Chapnews – Ekonomi – Kementerian Pertanian (Kementan) baru-baru ini mengumumkan temuan mengejutkan: 212 merek beras di pasaran diduga oplosan. Kabar ini tentu membuat konsumen resah. Bagaimana cara memastikan beras yang kita beli berkualitas? Kepala Badan Pangan Nasional (Bapanas), Arief Prasetyo Adi, memberikan tips sederhana untuk mengecek mutu beras.
Rahasianya ada pada pengamatan visual! Sebelum membeli, perhatikan bentuk fisik butiran beras. "Kalau banyak butir patah, hampir pasti itu beras medium, karena maksimal 25 persen butirnya boleh patah. Tapi kalau butir utuhnya banyak, itu beras premium," jelas Arief pada Sabtu (19/7/2025).

Kutipan Data
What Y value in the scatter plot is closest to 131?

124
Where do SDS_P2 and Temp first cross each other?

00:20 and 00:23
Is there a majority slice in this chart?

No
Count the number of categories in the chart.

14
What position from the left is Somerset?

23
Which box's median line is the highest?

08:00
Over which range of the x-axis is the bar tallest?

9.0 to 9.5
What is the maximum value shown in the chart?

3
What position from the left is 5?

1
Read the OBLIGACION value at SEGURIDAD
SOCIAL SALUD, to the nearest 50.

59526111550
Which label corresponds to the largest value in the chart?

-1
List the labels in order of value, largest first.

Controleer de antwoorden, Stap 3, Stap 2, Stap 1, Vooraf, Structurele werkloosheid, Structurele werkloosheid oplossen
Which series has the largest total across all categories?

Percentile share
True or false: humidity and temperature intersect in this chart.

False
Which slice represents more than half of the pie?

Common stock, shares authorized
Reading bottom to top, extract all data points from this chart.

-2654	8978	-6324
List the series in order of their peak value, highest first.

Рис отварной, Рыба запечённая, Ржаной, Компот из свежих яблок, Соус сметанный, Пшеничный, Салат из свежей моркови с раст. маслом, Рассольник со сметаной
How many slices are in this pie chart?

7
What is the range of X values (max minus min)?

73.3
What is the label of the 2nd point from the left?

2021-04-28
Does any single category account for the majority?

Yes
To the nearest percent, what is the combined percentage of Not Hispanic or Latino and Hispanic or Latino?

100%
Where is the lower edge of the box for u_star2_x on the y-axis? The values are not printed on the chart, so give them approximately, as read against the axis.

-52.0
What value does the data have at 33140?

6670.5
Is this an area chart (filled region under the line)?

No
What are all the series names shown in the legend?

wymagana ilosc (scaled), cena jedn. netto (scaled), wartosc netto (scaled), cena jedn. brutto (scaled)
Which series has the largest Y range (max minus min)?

Pertanyaan Latihan
(1) Jawablah pertanyaan berikut berdasarkan teks tentang beras oplosan.
(a) Berapa merek beras di pasaran yang diduga oplosan menurut temuan Kementan?
(b) Siapa Kepala Badan Pangan Nasional yang memberikan tips mengecek mutu beras?
(c) Berapa persen butir patah yang paling banyak diperbolehkan pada beras medium?
(2) Lanjutkan teks tentang beras oplosan mulai dari kalimat terakhirnya dengan satu paragraf pendek.

Jawaban Tertulis Anda
(1)
(a) 212 merek.
(b) Arief Prasetyo Adi.
(c) Maksimal 25 persen.

(2)
Arief menjelaskan, pencampuran butir utuh dan patah memang lumrah dalam pengolahan beras. Namun, pencampuran harus sesuai standar. "Beras premium, misalnya, boleh dicampur butir patah hingga 15 persen. Bukan dicampur dengan beras busuk lalu diaduk! Ini soal kualitas yang harus dijaga," tegasnya. Jadi, waspadalah dan perhatikan detail sebelum membeli beras untuk keluarga Anda.